### Task directions
Keyword search on "Number": report each line of the records that contains it.

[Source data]
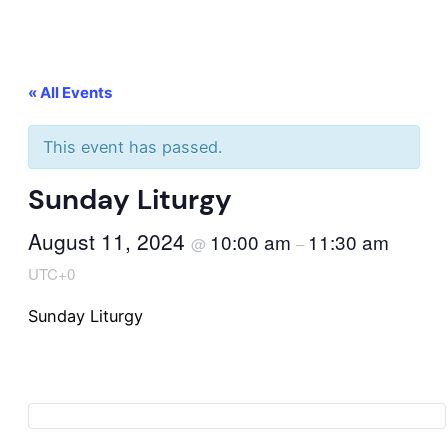
« All Events
This event has passed.
Sunday Liturgy
August 11, 2024
10:00 am
11:30 am
@
–
UTC+0
Sunday Liturgy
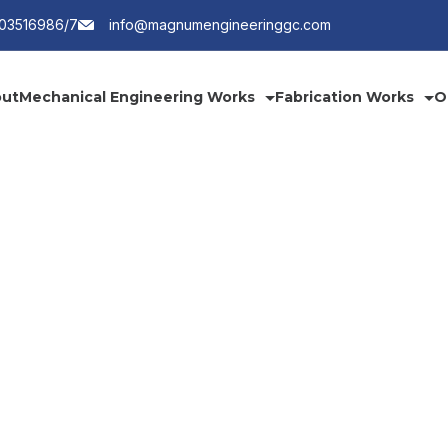
203516986/7
info@magnumengineeringgc.com
ut
Mechanical Engineering Works
Fabrication Works
O
Services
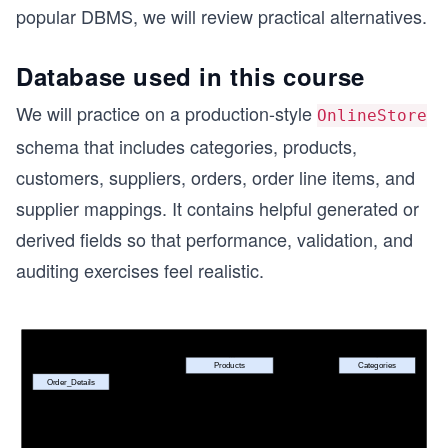
popular DBMS, we will review practical alternatives.
Database used in this course
We will practice on a production-style
OnlineStore
schema that includes categories, products,
customers, suppliers, orders, order line items, and
supplier mappings. It contains helpful generated or
derived fields so that performance, validation, and
auditing exercises feel realistic.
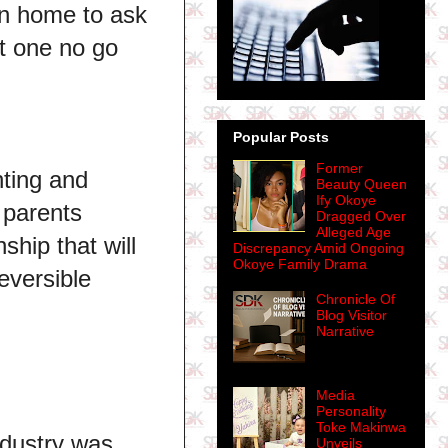
run home to ask
at one no go
Popular Posts
Former
nting and
Beauty Queen
Ify Okoye
 parents
Dragged Over
Alleged Age
ship that will
Discrepancy Amid Ongoing
Okoye Family Drama
eversible
Chronicle Of
Blog Visitor
Narrative
Media
Personality
Toke Makinwa
ndustry was
Unveils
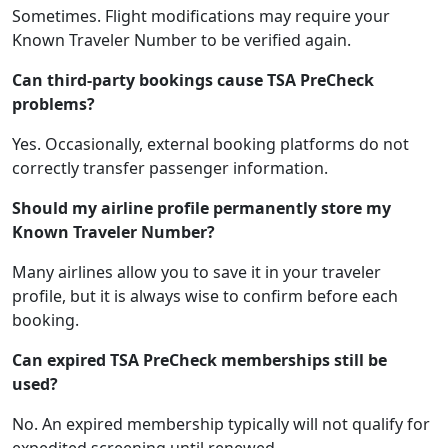
Sometimes. Flight modifications may require your
Known Traveler Number to be verified again.
Can third-party bookings cause TSA PreCheck
problems?
Yes. Occasionally, external booking platforms do not
correctly transfer passenger information.
Should my airline profile permanently store my
Known Traveler Number?
Many airlines allow you to save it in your traveler
profile, but it is always wise to confirm before each
booking.
Can expired TSA PreCheck memberships still be
used?
No. An expired membership typically will not qualify for
expedited screening until renewed.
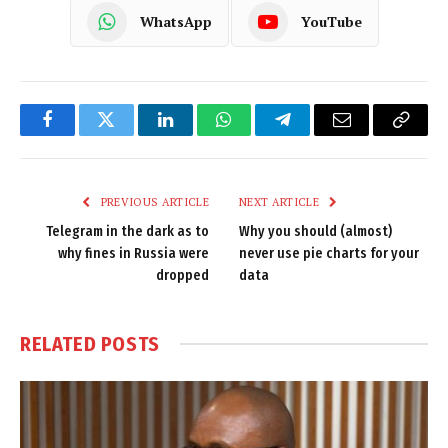
WhatsApp
YouTube
Facebook
Twitter
LinkedIn
WhatsApp
Telegram
Email
Copy
Link
PREVIOUS ARTICLE
NEXT ARTICLE
Telegram in the dark as to
Why you should (almost)
why fines in Russia were
never use pie charts for your
dropped
data
RELATED
POSTS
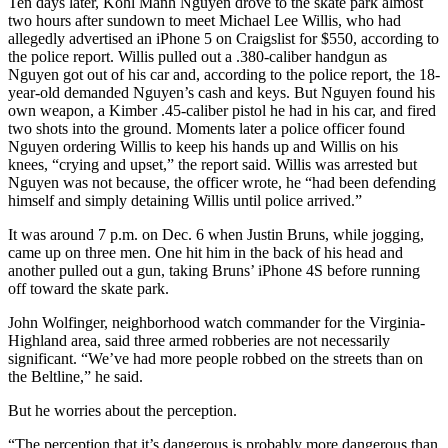
Ten days later, Kohl Manh Nguyen drove to the skate park almost
two hours after sundown to meet Michael Lee Willis, who had
allegedly advertised an iPhone 5 on Craigslist for $550, according to
the police report. Willis pulled out a .380-caliber handgun as
Nguyen got out of his car and, according to the police report, the 18-
year-old demanded Nguyen’s cash and keys. But Nguyen found his
own weapon, a Kimber .45-caliber pistol he had in his car, and fired
two shots into the ground. Moments later a police officer found
Nguyen ordering Willis to keep his hands up and Willis on his
knees, “crying and upset,” the report said. Willis was arrested but
Nguyen was not because, the officer wrote, he “had been defending
himself and simply detaining Willis until police arrived.”
It was around 7 p.m. on Dec. 6 when Justin Bruns, while jogging,
came up on three men. One hit him in the back of his head and
another pulled out a gun, taking Bruns’ iPhone 4S before running
off toward the skate park.
John Wolfinger, neighborhood watch commander for the Virginia-
Highland area, said three armed robberies are not necessarily
significant. “We’ve had more people robbed on the streets than on
the Beltline,” he said.
But he worries about the perception.
“The perception that it’s dangerous is probably more dangerous than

### Output of the task
Known Traveler Number to be verified again.
Known Traveler Number?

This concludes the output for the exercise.